Reflektion der vergangenen Tage und Nächte...
...nun ist er tot. Schon so lange, dass ich gestern an seinem Grab Mühe hatte ihn zu spüren.
Ich fühle keinen Schmerz, keine Trauer. Er fehlt mir nicht. Wie sollte er auch - ich habe ihn ja nie gehabt. Damals als er bei uns wohnte, in diesen vier unsäglichen Jahren, war er auch nicht präsent wie andere Väter es sind. Er war die Woche über auf Montage, ab Donnerstag hatte ich Angstzustände. Er konnte Unmengen von Bier trinken, aber er hat nebenbei immer gearbeitet.
Ich sehe ihn wie er, das Bier wieder ausschwitzend, Bretter herumträgt und irgend einen Schopf baut oder wie er einfach das nächste Stück Wiese umgräbt und Kartoffeln anpflanzt. Ein Bautiger halt und Brachlandaufwerter. Ein Pommer.
Nähe konnte er irgendwie nicht zu lassen. Wenn ich mal auf seiner Sessellehne sass und ihn in den Arm nehmen wollte fragte er mich, wieviel Geld ich von ihm wolle.
Ich habe ihn mein Leben lang gesucht. In einem Lehrer, einem Chef, sogar im jungen Helmut Schmidt. Gefunden hab ich ihn ideell in Eric Burden, optisch in Brian Ferry. (die DVD´s die ich von Roxy Music habe, habe ich aber nicht wegen der Optik Ferry´s gekauft, sondern wegen eines einzigen Lächelns der Percussion-Frau Julia Thornton)
Und natürlich in meinem Mann. Norbert ist die Summe all dessen was ich kenne. Erst mit Norbert bin ich zur Ruhe gekommen.

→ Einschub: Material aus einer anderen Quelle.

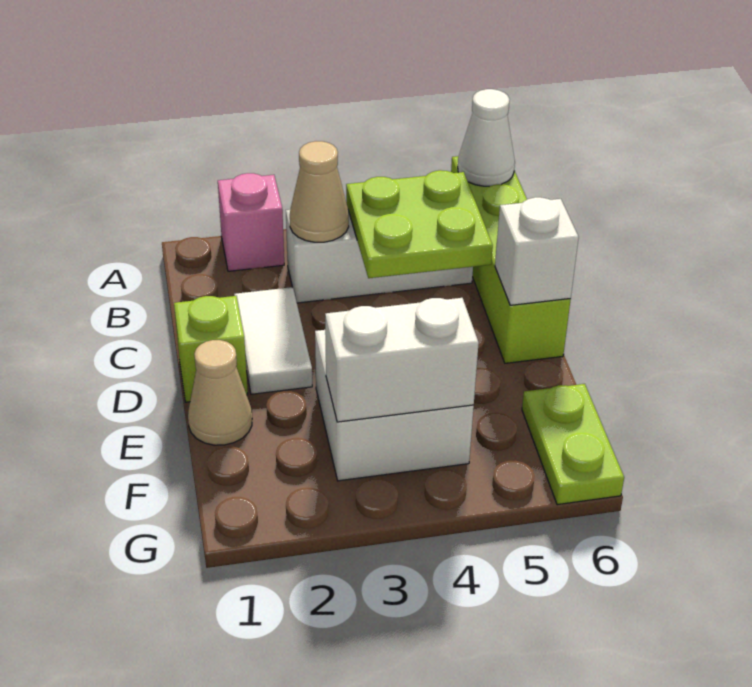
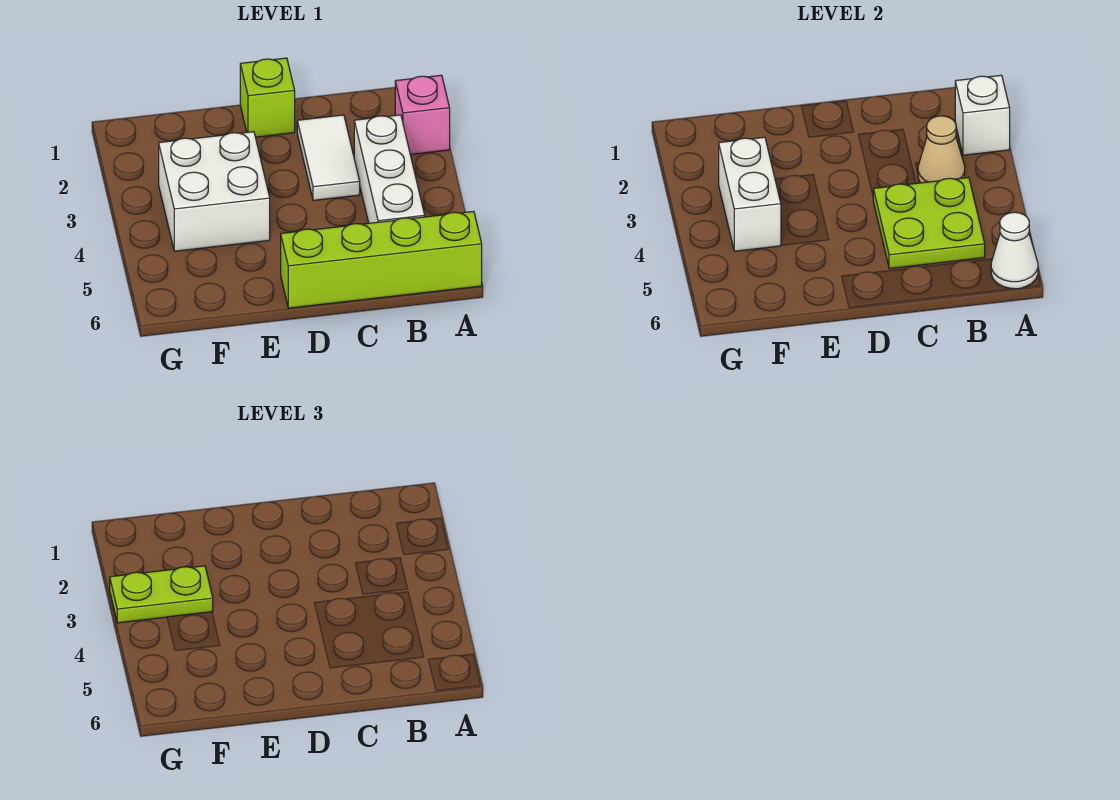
white 1x2 tile [234,287,312,394] -> white 1x2 tile turned to [297,115,360,201]
white 1x1 brick [495,197,579,305] -> white 1x1 brick moved to [955,75,1010,155]
tan 1x1 cone [188,340,252,445] -> none
lime 1x2 plate [522,384,624,505] -> lime 1x2 plate moved to [110,566,213,623]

So hab ich also am Samstag, gleich nach dem Erhalt des Notariatsbriefes, Blumen gekauft. Ich musste etwas tun. Reglos hätte ich es nicht ausgehalten. Gleichzeitig freute ich mich, dass ich endlich die Adresse wenigstens von einem meiner Brüder habe. Ich habe ihm schon gestern geschrieben und bin gespannt ob er antwortet.
Als wir gestern durch Ringschnait fuhren, wir mussten wiedermal suchen, hatte ich ein ganz komisches Gefühl. Angst, dass da überhaupt kein Grab sei. Norbert hat es dann gefunden. Ganz oben, ein Urnengrab in lieblosem Zustand. Der Zustand des Grabes hat mir aber den Zugang zu meinem Vater erleichtert. Ich wurde wütend und fragte ihn laut, ob er DAS so gewollt hatte.
Während ich das Grab von abgestorbenen Blüten, Gras und Spinnweben säuberte sagte ich ihm alles was ich ihm schon lange sagen wollte und nicht konnte. Nebenbei registrierte ich seine Anwesenheit. Eine Flasche Bier, zwei Räucherstäbchen und eine Kerze hatte ich ihm mitgebracht. Er nahm es gerne an. Sogut ich konnte reinigte ich ihn mit dem Gebet das ich auf dem Seminar gelernt habe. Er hat jetzt seinen Frieden.
Von einer Frau, die "zufällig" ans Nachbargrab kam, erfuhr ich, dass er nur drei Tage krank war
und im Krankenhaus zu Biberach allein gestorben war. Er hatte Wasser, es hat ihm das Herz abgedrückt. Wasser, das Synonym für Liebe, zurückgehalten bis zuletzt.
Seit gestern abend habe ich ein gutes Gefühl. Es ist in Ordnung so wie es ist. Nichts steht mehr zwischen uns. Es ist gut.